Add LD matrices to S3/Google Cloud storage services #10

Open shz9 opened 2 years ago

shz9 commented 2 years ago

Instead of asking the user to download the LD matrices every time they need to run, e.g. viprs, we can leverage Zarr's APIs for cloud storage and read the matrices from a central repository on, e.g. Amazon s3 or Google Cloud. For this to happen, we need to extend the LDMatrix class to handle various distributed storage systems, with the help of the MutableMapping interface from Dask (see here).

A simple way to go about this is to add methods to the LDMatrix class, such as .from_s3() and .from_gc() to read matrices from the s3 and Google Cloud storage systems, respectively.

biostatShao commented 2 months ago

Dear author,

Firstly, I would like to express my support for your proposed enhancement. As a user of viprs, I believe that this improvement will significantly enhance the usability and efficiency of viprs.

However, I am currently encountering an issue where using shrinkage as the LD estimator results in very low prediction performance with viprs. In contrast, using the LD data you provided before the update restores normal performance. Therefore, I would like to ask if you could provide a new download link or expedite the completion of cloud storage services. If possible, could you also provide LD data using shrinkage for the 1000G European population as well as LD data from different ancestry groups in the UK Biobank, so that I can better utilize viprs?

Thank you very much for your contributions to the viprs project. I am looking forward to your response and assistance. Thank you!

Sincerely, Zhonghe

shz9 commented 2 months ago

Hi Zhonghe,

Thanks! We're working on adding this feature as part of a new release of the viprs software. We will also be releasing LD matrices for 6 continental populations represented in the UK Biobank in the next couple of weeks.

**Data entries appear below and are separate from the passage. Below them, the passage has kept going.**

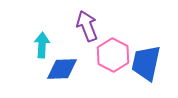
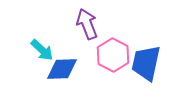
purple arrow: moved 2 px up
cyan arrow: moved 5 px down; rotated 130 degrees clockwise
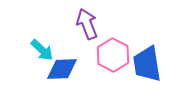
blue trapezoid: moved 1 px right, 1 px down; rotated 21 degrees counterclockwise
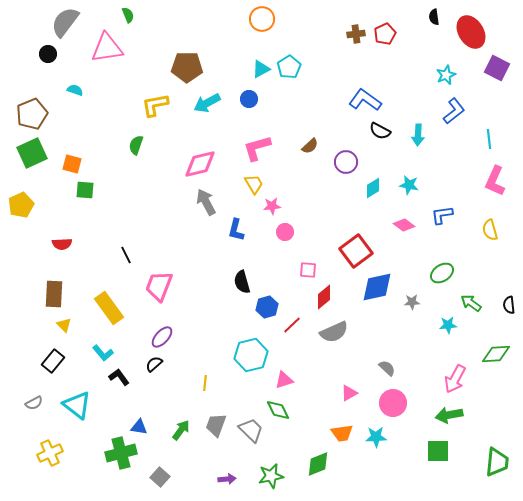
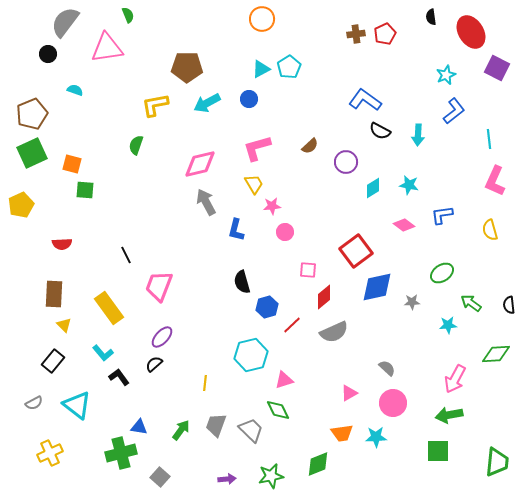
black semicircle at (434, 17): moved 3 px left
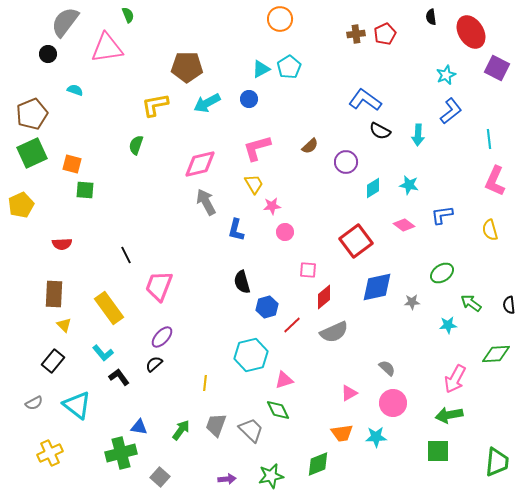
orange circle at (262, 19): moved 18 px right
blue L-shape at (454, 111): moved 3 px left
red square at (356, 251): moved 10 px up
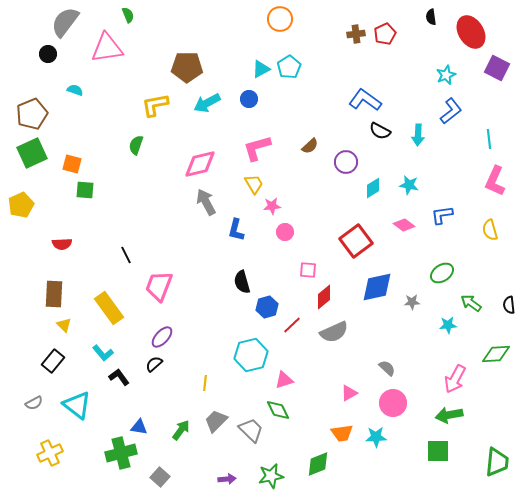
gray trapezoid at (216, 425): moved 4 px up; rotated 25 degrees clockwise
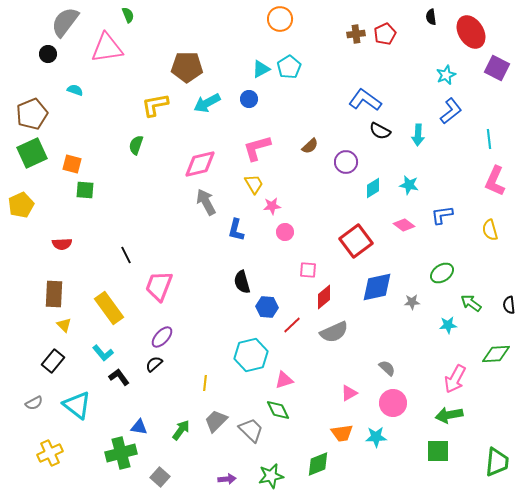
blue hexagon at (267, 307): rotated 20 degrees clockwise
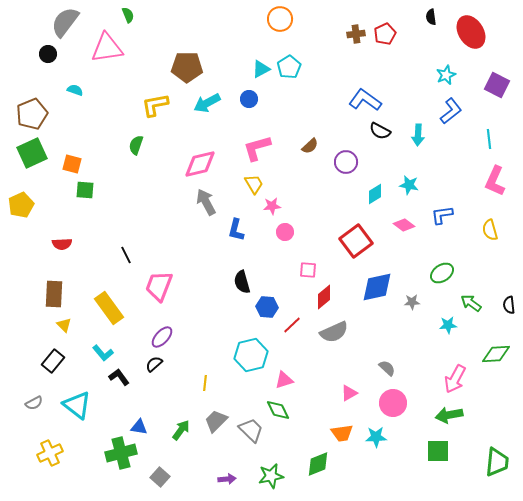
purple square at (497, 68): moved 17 px down
cyan diamond at (373, 188): moved 2 px right, 6 px down
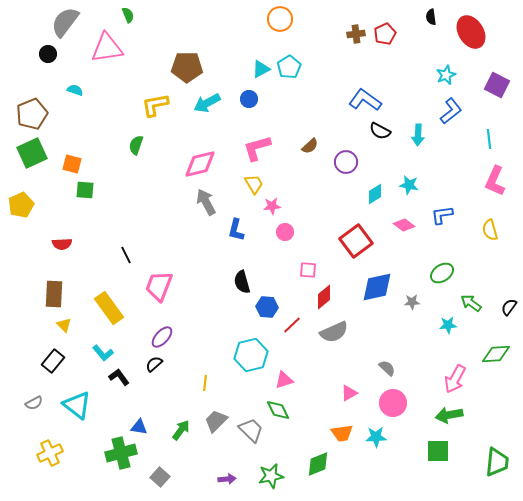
black semicircle at (509, 305): moved 2 px down; rotated 42 degrees clockwise
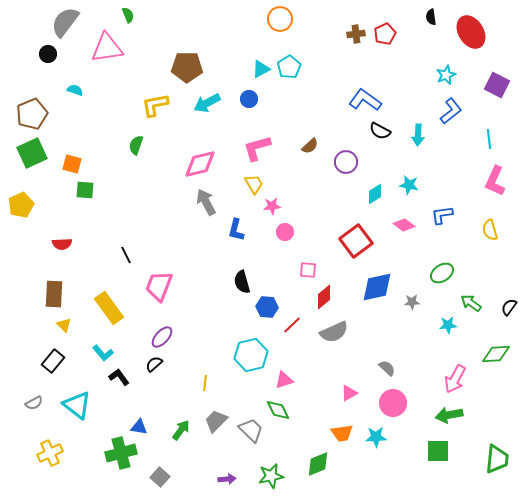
green trapezoid at (497, 462): moved 3 px up
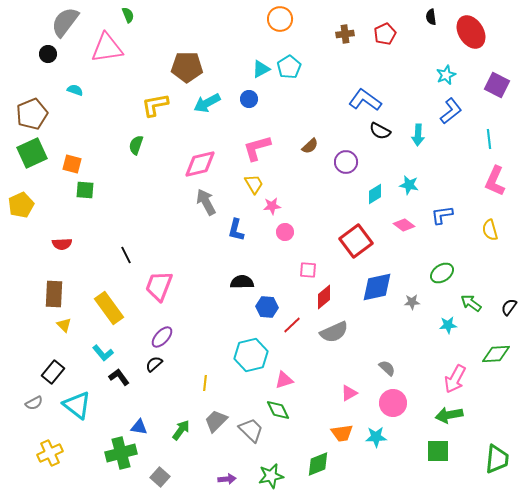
brown cross at (356, 34): moved 11 px left
black semicircle at (242, 282): rotated 105 degrees clockwise
black rectangle at (53, 361): moved 11 px down
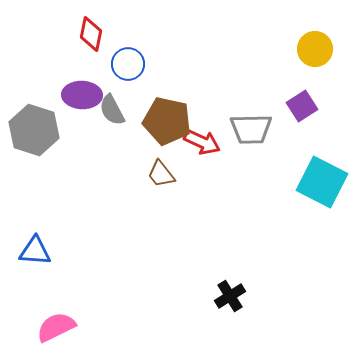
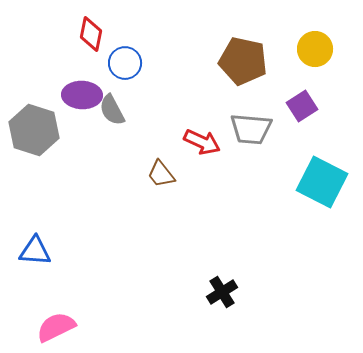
blue circle: moved 3 px left, 1 px up
brown pentagon: moved 76 px right, 60 px up
gray trapezoid: rotated 6 degrees clockwise
black cross: moved 8 px left, 4 px up
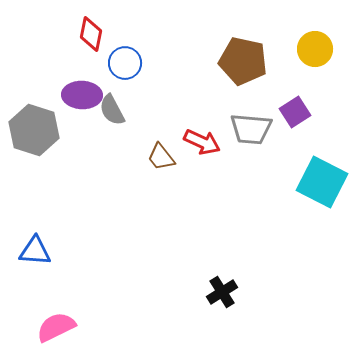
purple square: moved 7 px left, 6 px down
brown trapezoid: moved 17 px up
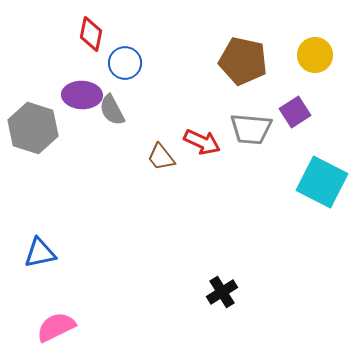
yellow circle: moved 6 px down
gray hexagon: moved 1 px left, 2 px up
blue triangle: moved 5 px right, 2 px down; rotated 16 degrees counterclockwise
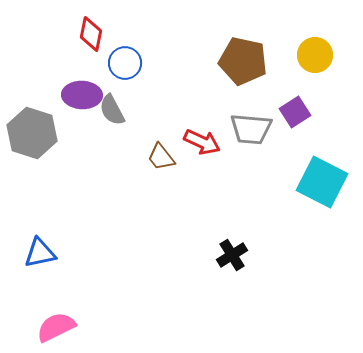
gray hexagon: moved 1 px left, 5 px down
black cross: moved 10 px right, 37 px up
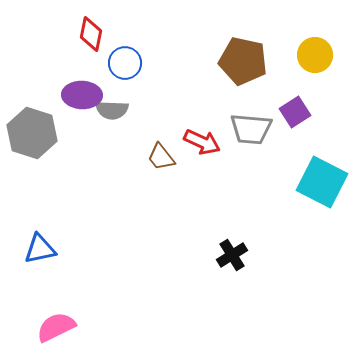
gray semicircle: rotated 60 degrees counterclockwise
blue triangle: moved 4 px up
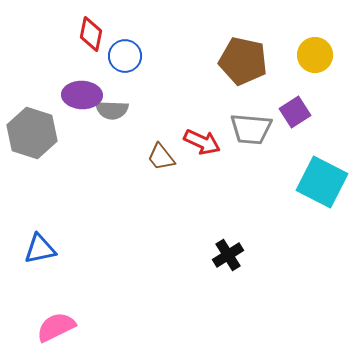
blue circle: moved 7 px up
black cross: moved 4 px left
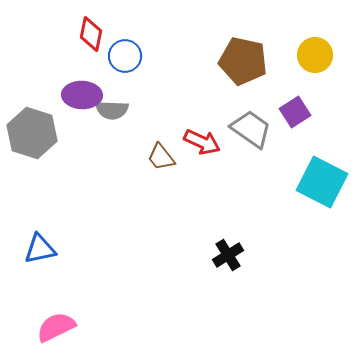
gray trapezoid: rotated 150 degrees counterclockwise
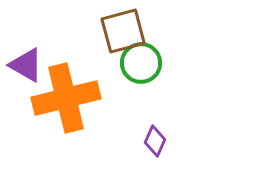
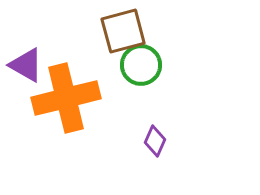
green circle: moved 2 px down
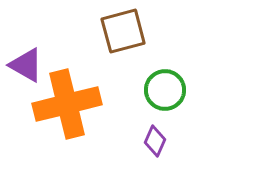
green circle: moved 24 px right, 25 px down
orange cross: moved 1 px right, 6 px down
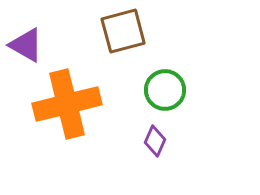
purple triangle: moved 20 px up
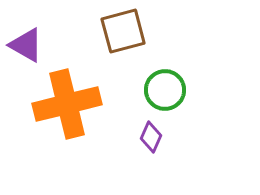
purple diamond: moved 4 px left, 4 px up
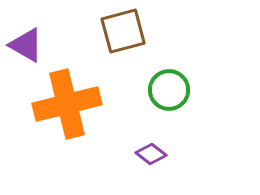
green circle: moved 4 px right
purple diamond: moved 17 px down; rotated 76 degrees counterclockwise
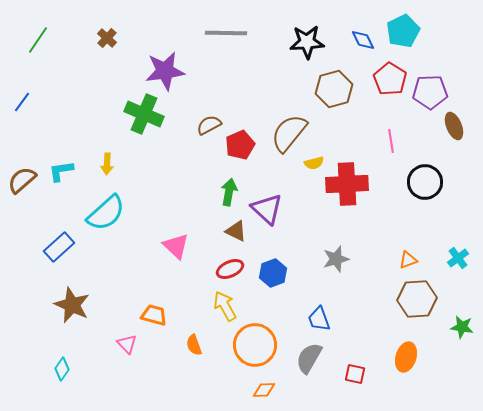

Do you mind opening a separate issue (here or under viprs) about the issues you're having with the shrinkage estimator? Which versions of the magenpy/viprs are you using? Which data did you compute the LD matrix from? How did you go about running viprs? All of these details can help us improve the software.

Thanks,

Shadi

biostatShao commented 1 week ago

Dear Shadi,

I apologize for the delayed response. I have created a new issue, as requested, with the aim of contributing to the ongoing improvement of the software. In addition, I look forward to the availability of a pre-calculated LD matrix on your website. Thank you sincerely for your attention to this matter.

Best regards,

Zhonghe